Please, you’d have to better than that.

It’s not a wholly unique charge. Look at the opprobrium heaped upon those who objected to the Ukweshwama, the annual bull-killing ritual in honour of the Zulu King Goodwill Zwelithini; they’ve ludicrously been labelled anti-African, anti-tradition, anti-monarchy, anti-Zulu, anti-ubuntu and just about everything else this side of Oprah Winfrey.

No doubt some of us were. Is it just me, or are there others who find the notion of tribal “royalty” and its attendant privilege utterly repugnant? This is the 21st century, not so? We live in a constitutional republic, damn it, and these people suck up our tax bucks to live like feudal muck, happy as pigs in the proverbial?

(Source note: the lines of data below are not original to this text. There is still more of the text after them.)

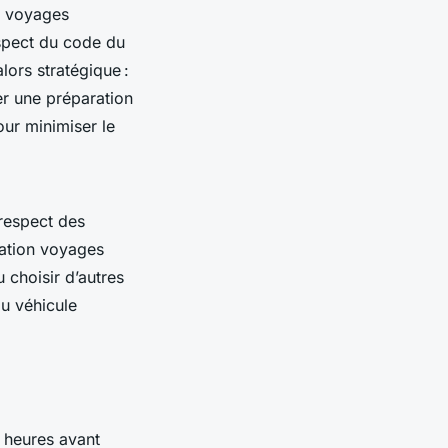
ue voyages
espect du code du
lors stratégique :
r une préparation
our minimiser le
 respect des
vation voyages
u choisir d’autres
du véhicule
 heures avant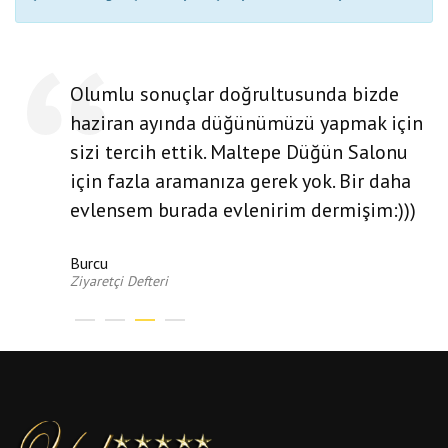
Olumlu sonuçlar doğrultusunda bizde
haziran ayında düğünümüzü yapmak için
sizi tercih ettik. Maltepe Düğün Salonu
için fazla aramanıza gerek yok. Bir daha
evlensem burada evlenirim dermişim:)))
Burcu
Ziyaretçi Defteri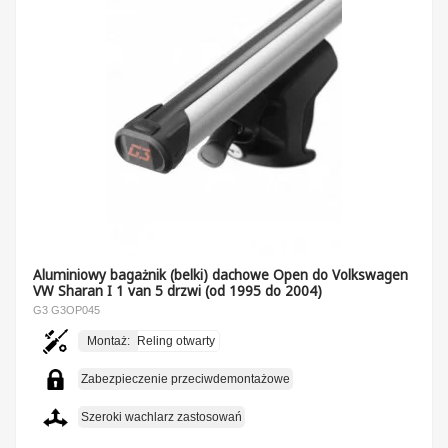
Aluminiowy bagażnik (belki) dachowe Open do Volkswagen
VW Sharan I 1 van 5 drzwi (od 1995 do 2004)
G3 G3OP045
Montaż:
Reling otwarty
Zabezpieczenie przeciwdemontażowe
Szeroki wachlarz zastosowań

Thought so.

But I digress. Most objectors to Ukweshwama were merely of the opinion that the spectacle of dozens of young oafs trampling a bellowing, groaning animal, trying to break its neck, pulling its tongue out, stuffing sand in the animal’s mouth and even ripping off its genitals as cruel and unnecessary.

Which is hardly the same thing as ritual slaughtering. Nonetheless, there is considerable opinion out there that suggests it is not the animals’ interests that we are serving here, but some form of cultural imperialism -- even Islamophobia. In this regard, one rabbi in Amsterdam, Yitschok Huisman, has told reporters that Jews weren’t really the target of the Dutch legislators -- but have wound up as collateral damage, so to speak. “At this point, the step was mainly meant to hurt the Muslims,” Huisman said. “Many don’t like them here.”

Scientists are suggesting that animals do suffer more when ritually slaughtered. The Royal Dutch Veterinary Association, for one, claims that during “slaughter of cattle while conscious and to a lesser extent that of sheep, the animals’ wellbeing is unacceptably damaged”.

Yeah, I hear you. Ethics before irony. That’s their motto.

Of course, there was a time when kosher killing -- if I may put it that way -- was considered more humane. And that was millennia ago when our forefathers killed animals with rocks or ate them while they were still alive.

But, you know, with technological advances in the field of killing animals . . . well, there may come a time when future generations look back at all this and think, How strange that our forefathers ate meat, and how cruelly they treated animals. Until then, though, perhaps the supermarkets could start labelling their meat as cruelty-free.

Lastly, think of this: would a Stormers victory be any sweeter if it went down with veggie burger? No, thought not.